North Shore students score high despite pandemic

Posted

Residents from North Shore Schools District were treated to a lesson in data collection at the Board of Education Budget Reading on May 5. Assistant Superintendent for Instruction Dr. Chris Zublionis, soon-to-be superintendent of the district, spoke of how students have held up during the pandemic, and how the district intends to care for them going forward.

The presentation, Closing the Gap, emphasized plans for student growth, despite the unique challenges it faces today. Zublionis explained that the goal was both to present the preliminary data (with more to come at the end of the school year) and to demystify how the district keeps an eye on its students.

“I wanted to use this as an opportunity this evening to talk about everything we do as a system, to encourage and ensure student growth,” Zublionis explained. “A lot of our work, the heart of our work, are things we don’t talk about a lot to the public, because it’s just what we do.”

Zublionis shared the data that the school had collected during the last few years following the impact of the pandemic on students, particularly the youngest ones who were forced to stay home.

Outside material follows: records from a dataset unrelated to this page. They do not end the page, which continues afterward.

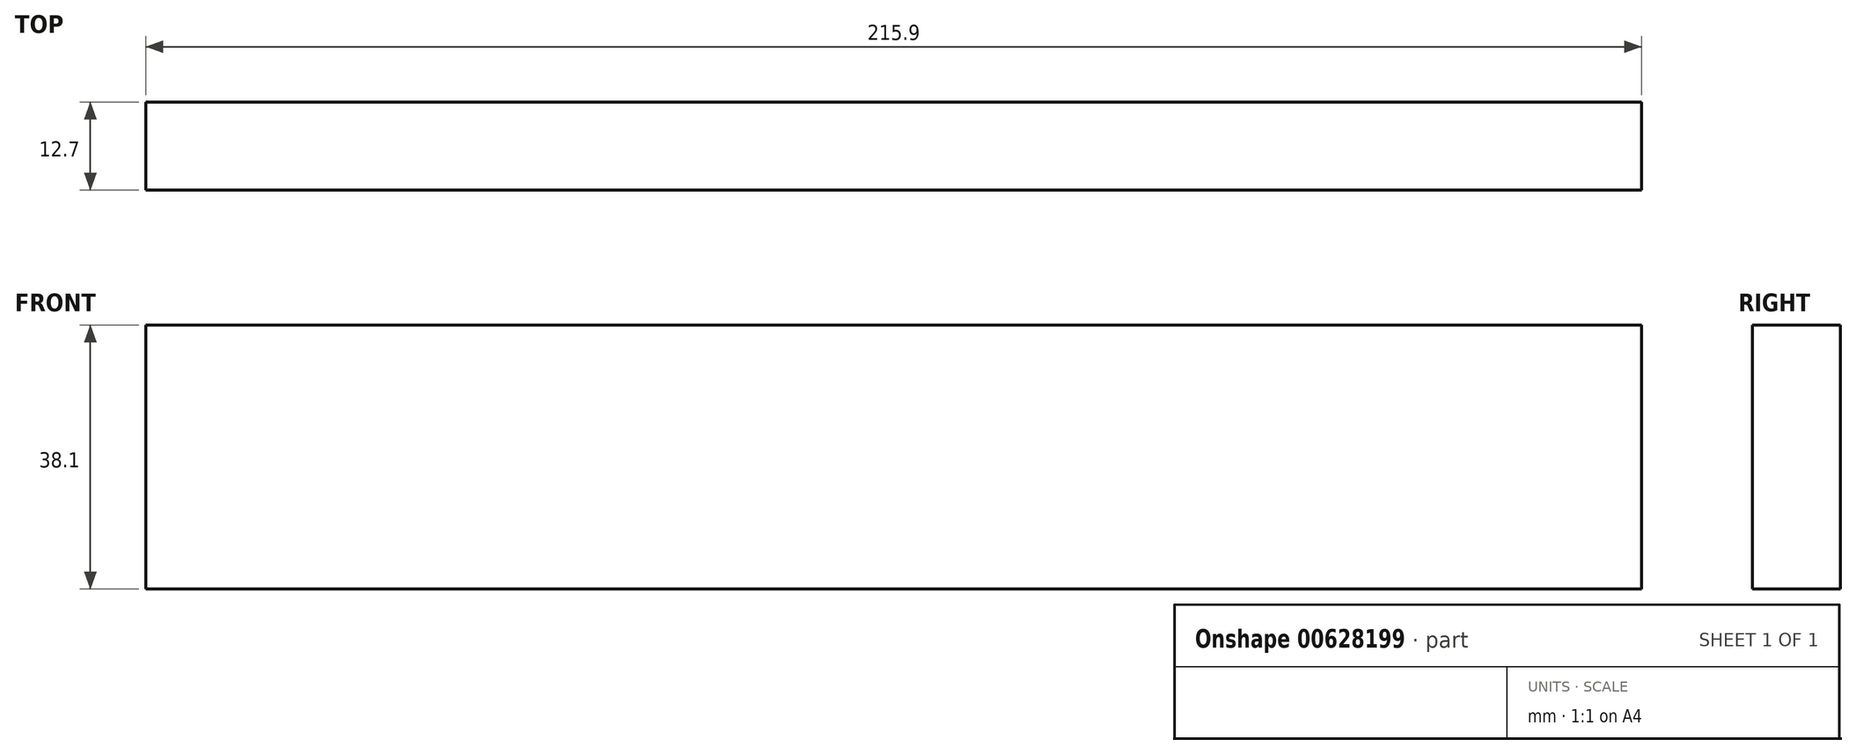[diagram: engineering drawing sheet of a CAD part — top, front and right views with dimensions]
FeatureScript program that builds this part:
annotation { "Feature Type Name" : "Feature", "Feature Type Description" : "" }
export const myFeature = defineFeature(function(context is Context, id is Id, definition is map)
    precondition{}
    {
        {
            var Q0;
            Q0=qCreatedBy(makeId("Front.planeOp"),FACE);
            var sketch = newSketch(context, id + "F0", { "sketchPlane" : qUnion([Q0])});
            skLineSegment(sketch, "E0.bottom", {"start": v(0, 0) * mm, "end": v(215.9, 0) * mm});
            skLineSegment(sketch, "E0.top", {"start": v(0, 38.1) * mm, "end": v(215.9, 38.1) * mm});
            skLineSegment(sketch, "E0.left", {"start": v(0, 0) * mm, "end": v(0, 38.1) * mm});
            skLineSegment(sketch, "E0.right", {"start": v(215.9, 0) * mm, "end": v(215.9, 38.1) * mm});
            skSolve(sketch);
        }
        {
            var Q0;
            Q0=qSketchRegion(id+"F0",true);
            extrude(context, id + "F1", {"entities" : qUnion([Q0]), "depth" : 12.7 * mm, "offsetDistance" : 25.4 * mm});
        }
    });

According to Zublionis, the data indicates that North Shore Schools’ students continue to outperform their peers nationally. A graph he presented showed that students from grades 1 through 8 have since 2020 maintained a significant lead on the national average in math and reading and have continued to develop their abilities throughout in spite of Covid.

The process of ensuring student growth at North Shore Schools is due to the system Response to Intervention. This system of managing and caring for students is characterized by its proactive nature, and was implemented in the district in 2020, prior to the arrival of the pandemic.

According to the RTI Action Network, a program of the National Center for Learning Disabilities, RtI is a multi-tiered approach to the early identification and support of students with learning and behavioral needs. But it isn’t only for those with disabilities.

“It’s really a system or a way of providing services and monitoring students to ensure that we’re being proactive,” Zublionis said. “We’re not just waiting until students struggle or are having difficulties to react.”

Instead, what North Shore Schools does is consistently screen their students in literacy and math, so that as soon as an issue begins to emerge, the district can be on top of it right away. Zublionis told the community the school is also hoping to increase the number of courses it will screen in the future, although he did not elaborate on what they were and when it will begin.

He also announced that following New York state’s adoption of the Every Student Succeeds Act in 2018, the district will be implementing a multi-tiered system of supports. This is effectively an RtI plan on a more macro scale and will add student engagement and enrichment as areas of focus, incorporate parental and professional development, and continue to collect qualitative data, which Zublionis will present at the end of the year.

Trustee Dr. Andrea Macari mentioned a recent Harvard study which indicated that across the country students had between a 20 percent and 50 percent learning loss in math, depending on if they learned at school or remotely. She said she was proud that Zublionis’ data showed this wasn’t the case in the district.

“What we saw today is that our students, overall, when you aggregate the data, are not showing that kind of response, and that is not a coincidence,” Macari said. “That speaks to all of those sleepless nights that teachers, administrators, board members and parents had over the course of the pandemic.”